A lot of Chinese people talk about Western food as one thing, and you sort of know what they mean. But that's obviously very limited, and it's the same talking about Chinese food. You can come up with some generalizations about how Chinese food is broadly different from American food. But then as soon as you look more closely...it's very diverse.

A good Sichuanese meal is not all hot; it's balanced.
Fuchsia Dunlop

What about Sichuanese food? People often think of it as "hot and spicy." Does this describe the full extent of the cuisine?

It's much more subtle than that. If you're looking at China in general, one of the things that stand out about Sichuanese cuisine is that it uses a lot of Sichuan chilies and peppers. But if you're inside Sichuan, it's much more subtle and sophisticated.

A good Sichuanese meal is not all hot; it's balanced. There's a saying: Yicaiyige baicaibaiwei, meaning, "Each dish has its own style; a hundred dishes have a hundred different flavors."

A Sichuanese banquet should have constant stimulation and excitement. You have something hot and then something soothing, then you have a light soup, then something sweet...variety is the spice of life.

Recently, very fiery dishes, like the shuizhuyu (fish in a sea of sizzling chili oil) has become very fashionable, so people always associate it with Sichuanese cuisine. But that's just one aspect of it.

How does Chinese food figure into the London eating scene?

It used to be very underrated and was seen as being stuck in a rut. But now it's gotten more regional, and people are getting excited about it again. Until recently, it was all Cantonese. There were a few very good Cantonese places for dimsum and lots of very cheap takeaways, not serving good food and doing a lot of sweet and sour pork and lemon chicken for the Westerners. A lot of middle-of-the-road places doing not very interesting food for non-Chinese people.

How about Hakka San?

Hakka San was hugely influential because it was the first dramatically, glamorously designed restaurant -- high-end, very expensive, trendy and glamorous. And so that made Chinese food seem very cool and glamorous and persuaded people that they might pay more money for it.

Does it appeal to Chinese eaters?

No, Chinese people are more into just the food. Westerners are more into the décor.

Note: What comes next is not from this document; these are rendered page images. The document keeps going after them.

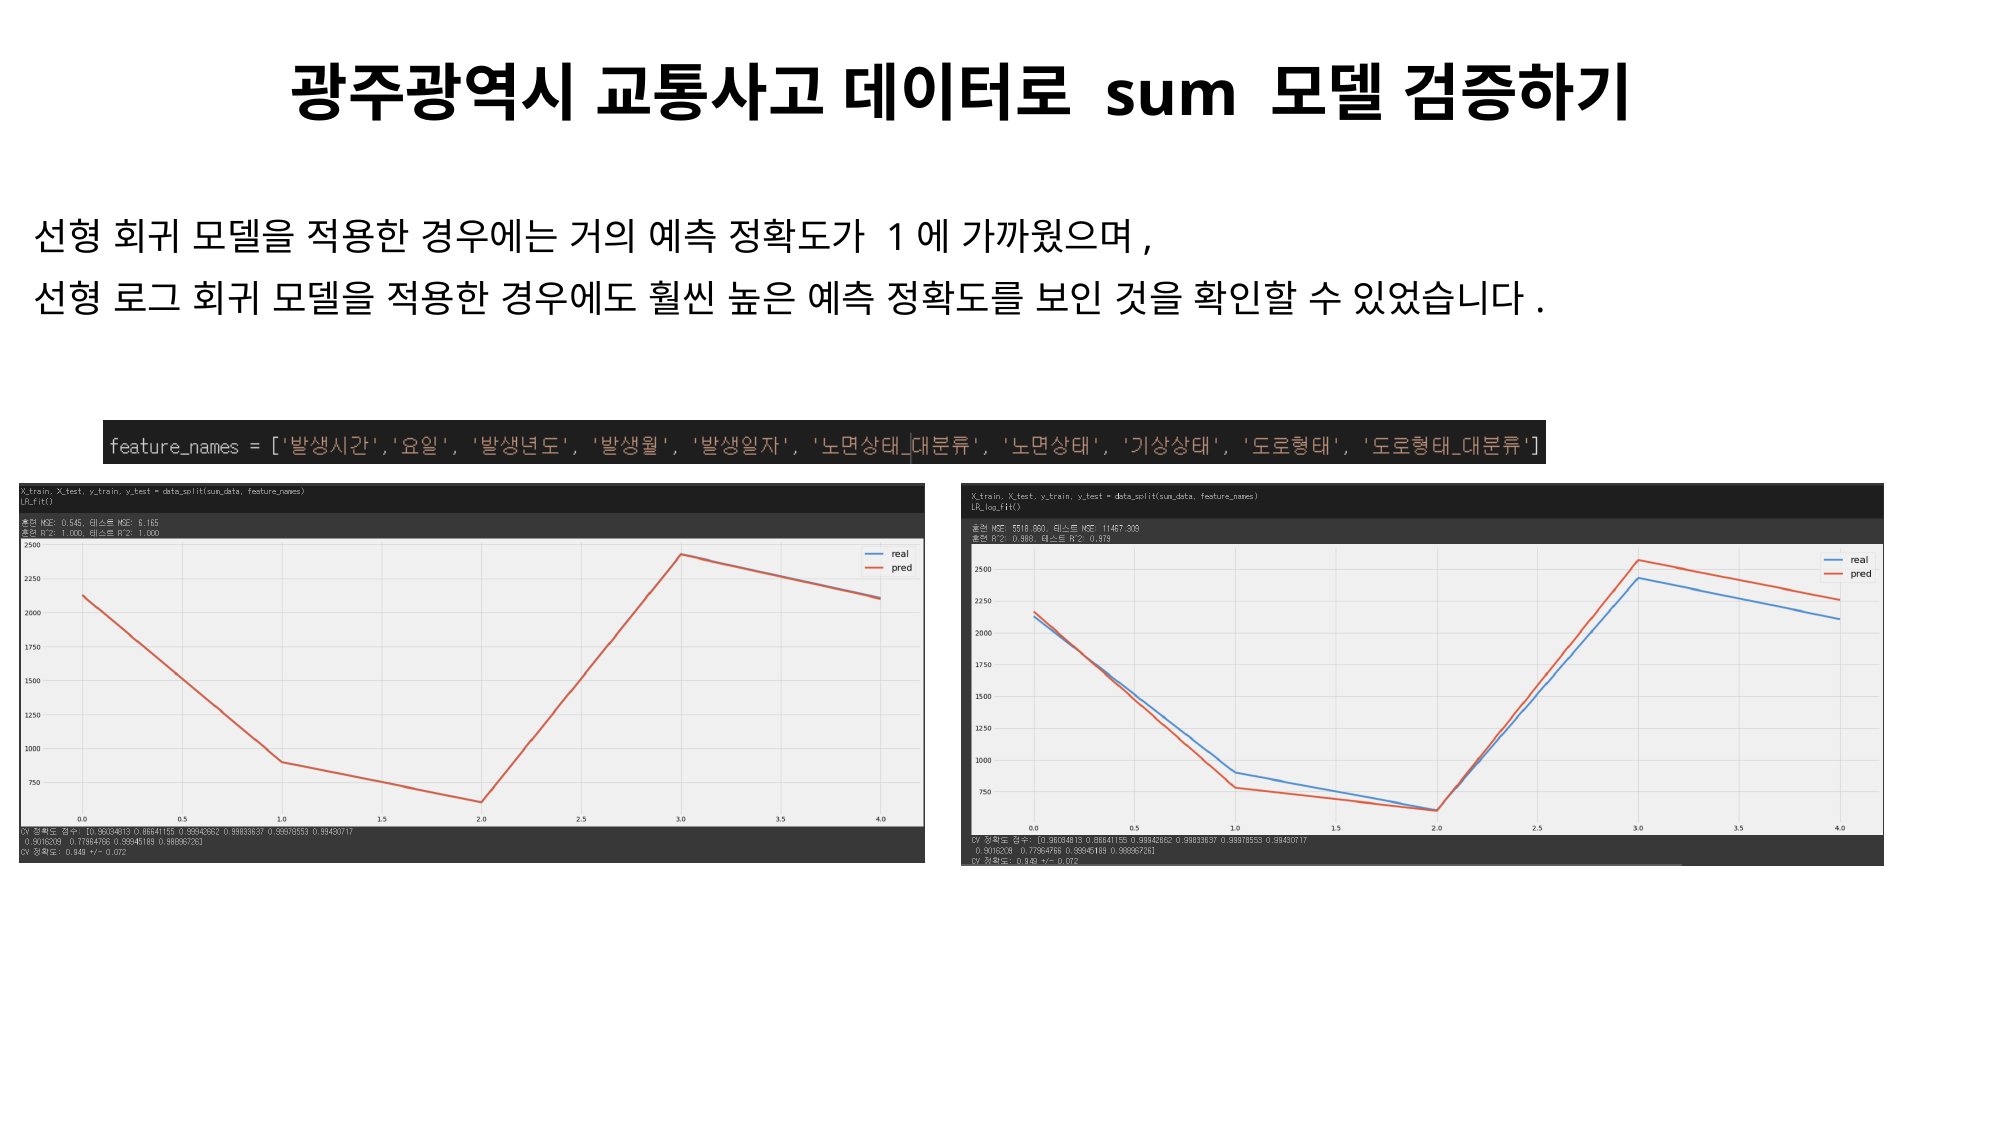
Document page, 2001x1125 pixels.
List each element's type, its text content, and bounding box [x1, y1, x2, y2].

picture [103, 420, 1546, 464]
text_box 광주광역시 교통사고 데이터로 sum 모델 검증하기 [0, 0, 1924, 137]
picture [961, 483, 1884, 866]
subtitle 선형 회귀 모델을 적용한 경우에는 거의 예측 정확도가 1에 가까웠으며, 선형 로그 회귀 모델을 적용한 경우에도 훨씬 높은 예측 정확도를 보인 것을 확인할 수 있었습니다. [19, 211, 1872, 954]
picture [18, 483, 925, 863]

Go for yuxiang (fish fragrant) dishes, which have the gentle heat of picked chilies and the sweet and sour.
Fuchsia Dunlop

What's your favorite Chinese dish to eat?

Yuxiangqiezi (fish fragrant eggplants). It's Sichuanese. It has so many layers: ginger, garlic, spring onions, pickled chili, sweet and sour. It's delicious and shows how Sichuanese food can take a very ordinary ingredient and make it sublime. Yuxiangqiezi and a bowl of rice, and I'm happy.

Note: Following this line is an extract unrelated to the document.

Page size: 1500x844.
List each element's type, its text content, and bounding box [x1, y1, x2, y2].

If someone wanted to dip their toes into Sichuanese cuisine, what would you suggest? People tend to think of Sichuanese food as hot and spicy and can feel intimidated.

Go for yuxiang (fish fragrant) dishes, which have the gentle heat of picked chilies and the sweet and sour. Everyone loves them, unless you don't like any heat at all. Don't start with the sea of oil and the chilies and pepper.